PgtE protease enables virulent Salmonella to evade C3-mediated serum and neutrophil killing.

Non-typhoidal Salmonella serovars, such as Salmonella enterica serovar Typhimurium (STm), are a leading cause of inflammatory diarrhea in otherwise healthy individuals. Among children, the elderly, and immunocompromised individuals, STm can spread to systemic sites and cause potentially lethal bacteremia. Phagocytic cells and the immune complement system are pivotal to preventing the dissemination of STm. PgtE, an STm outer membrane protease, has been previously described to cleave over a dozen mammalian protein substrates in vitro, including complement protein C3. However, these activities have mostly been observed with mutant, avirulent strains with a truncated O-antigen that renders bacteria sensitive to complement killing.
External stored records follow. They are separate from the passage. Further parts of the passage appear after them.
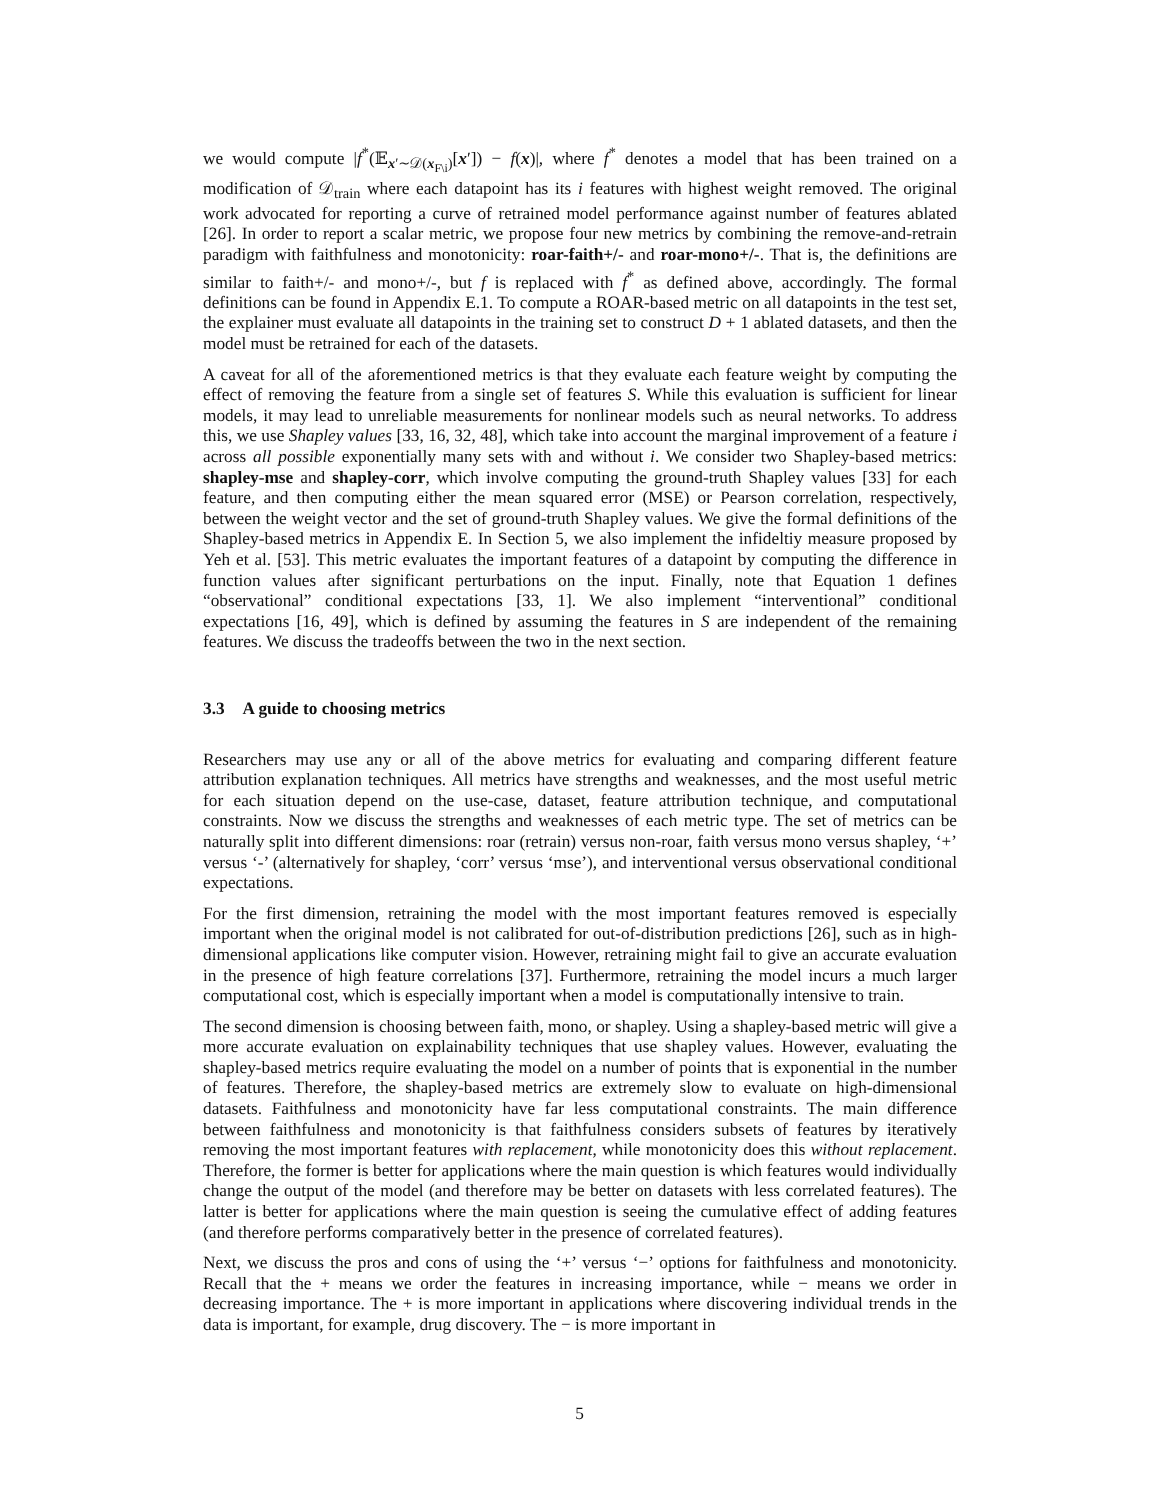we would compute |f<sup>*</sup>(𝔼<sub>x′∼𝒟(x<sub>F\i</sub>)</sub>[x′]) − f(x)|, where f<sup>*</sup> denotes a model that has been trained on a modification of 𝒟<sub>train</sub> where each datapoint has its i features with highest weight removed. The original work advocated for reporting a curve of retrained model performance against number of features ablated [26]. In order to report a scalar metric, we propose four new metrics by combining the remove-and-retrain paradigm with faithfulness and monotonicity: roar-faith+/- and roar-mono+/-. That is, the definitions are similar to faith+/- and mono+/-, but f is replaced with f<sup>*</sup> as defined above, accordingly. The formal definitions can be found in Appendix E.1. To compute a ROAR-based metric on all datapoints in the test set, the explainer must evaluate all datapoints in the training set to construct D + 1 ablated datasets, and then the model must be retrained for each of the datasets.
A caveat for all of the aforementioned metrics is that they evaluate each feature weight by computing the effect of removing the feature from a single set of features S. While this evaluation is sufficient for linear models, it may lead to unreliable measurements for nonlinear models such as neural networks. To address this, we use Shapley values [33, 16, 32, 48], which take into account the marginal improvement of a feature i across all possible exponentially many sets with and without i. We consider two Shapley-based metrics: shapley-mse and shapley-corr, which involve computing the ground-truth Shapley values [33] for each feature, and then computing either the mean squared error (MSE) or Pearson correlation, respectively, between the weight vector and the set of ground-truth Shapley values. We give the formal definitions of the Shapley-based metrics in Appendix E. In Section 5, we also implement the infideltiy measure proposed by Yeh et al. [53]. This metric evaluates the important features of a datapoint by computing the difference in function values after significant perturbations on the input. Finally, note that Equation 1 defines “observational” conditional expectations [33, 1]. We also implement “interventional” conditional expectations [16, 49], which is defined by assuming the features in S are independent of the remaining features. We discuss the tradeoffs between the two in the next section.
3.3 A guide to choosing metrics
Researchers may use any or all of the above metrics for evaluating and comparing different feature attribution explanation techniques. All metrics have strengths and weaknesses, and the most useful metric for each situation depend on the use-case, dataset, feature attribution technique, and computational constraints. Now we discuss the strengths and weaknesses of each metric type. The set of metrics can be naturally split into different dimensions: roar (retrain) versus non-roar, faith versus mono versus shapley, ‘+’ versus ‘-’ (alternatively for shapley, ‘corr’ versus ‘mse’), and interventional versus observational conditional expectations.
For the first dimension, retraining the model with the most important features removed is especially important when the original model is not calibrated for out-of-distribution predictions [26], such as in high-dimensional applications like computer vision. However, retraining might fail to give an accurate evaluation in the presence of high feature correlations [37]. Furthermore, retraining the model incurs a much larger computational cost, which is especially important when a model is computationally intensive to train.
The second dimension is choosing between faith, mono, or shapley. Using a shapley-based metric will give a more accurate evaluation on explainability techniques that use shapley values. However, evaluating the shapley-based metrics require evaluating the model on a number of points that is exponential in the number of features. Therefore, the shapley-based metrics are extremely slow to evaluate on high-dimensional datasets. Faithfulness and monotonicity have far less computational constraints. The main difference between faithfulness and monotonicity is that faithfulness considers subsets of features by iteratively removing the most important features with replacement, while monotonicity does this without replacement. Therefore, the former is better for applications where the main question is which features would individually change the output of the model (and therefore may be better on datasets with less correlated features). The latter is better for applications where the main question is seeing the cumulative effect of adding features (and therefore performs comparatively better in the presence of correlated features).
Next, we discuss the pros and cons of using the ‘+’ versus ‘−’ options for faithfulness and monotonicity. Recall that the + means we order the features in increasing importance, while − means we order in decreasing importance. The + is more important in applications where discovering individual trends in the data is important, for example, drug discovery. The − is more important in
5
Here, we report that virulent STm utilizes PgtE to evade complement-mediated killing in vivo. The wild-type pathogen increases pgtE expression and PgtE proteolytic function within macrophages and in macrophage-like in vitro growth conditions, concomitant with physiologic O-antigen truncation in these environments. Furthermore, we found that wild-type STm's resistance to complement-mediated serum and neutrophil killing is PgtE-dependent. We propose that PgtE promotes the systemic spread of STm by acting as a second line of defense against complement when STm escapes from a macrophage.IMPORTANCENon-typhoidal Salmonella serovars primarily cause gastrointestinal infections but can also lead to bacteremia through mechanisms that are not completely elucidated. Here we show that the outer membrane protease PgtE enables virulent Salmonella to evade complement-mediated killing in vivo, thereby promoting bacteremia. We also demonstrate that pgtE expression and PgtE proteolytic function are increased within macrophages and under macrophage-like growth conditions. Upon escaping from macrophages, PgtE protects against complement-mediated killing by serum and neutrophils, promoting the systemic spread of the pathogen. These findings highlight PgtE as a potential therapeutic target for preventing Salmonella bacteremia.